A powerful new processor for the quantum era

IBM has taken another decisive step toward real-world quantum advantage. At the 2025 Quantum Developer Conference, the tech giant unveiled Nighthawk, its most advanced quantum processor to date. Built with 120 qubits and an enhanced lattice of 218 next-gen couplers, Nighthawk enables circuits with 30% greater complexity than its predecessor, Heron. This architectural leap is expected to empower users to run deeper, more complex quantum workloads, paving the way for verified quantum advantage by 2026.

Beyond speed: Precision, error mitigation, and scalability

Nighthawk introduces high-precision control through dynamic circuits and error mitigation. Thanks to new Qiskit capabilities, users are seeing a 24% boost in accuracy and up to 100x cost reduction in result extraction through high-performance classical (HPC) integration.

Importantly, this processor is designed for scaling up. IBM projects that Nighthawk-based systems could support up to 15,000 two-qubit gates by 2028, made possible by its sophisticated connectivity and plans to extend qubit links beyond nearest neighbours using long-range couplers.

Towards fault-tolerant quantum computing

In parallel, IBM introduced the experimental Quantum Loon processor, which validates the key building blocks for fault-tolerant quantum systems. From real-time quantum error decoding to high-fidelity routing, Loon lays the foundation for scalable error correction, a milestone IBM aims to reach by 2029.

The development speed is accelerating too. IBM has doubled its R&D cadence by transitioning to 300mm wafer fabrication, boosting complexity and enabling parallel chip designs. This means faster iterations, more robust architectures, and quicker progress.

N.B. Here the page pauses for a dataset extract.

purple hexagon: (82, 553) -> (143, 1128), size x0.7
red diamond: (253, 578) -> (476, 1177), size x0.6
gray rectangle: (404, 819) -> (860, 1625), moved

Why it matters for Belgium and Europe

For ecosystems like Quantum Circle in Belgium, IBM’s advancements offer a real-time benchmark of what’s technically possible and what’s imminently scalable. The Nighthawk’s roadmap aligns with our ambition to build industry-ready applications, support research collaboration, and prepare our society and policy frameworks for a quantum future.

Quantum is becoming a practical tool. And processors like Nighthawk are the instruments that will drive this shift.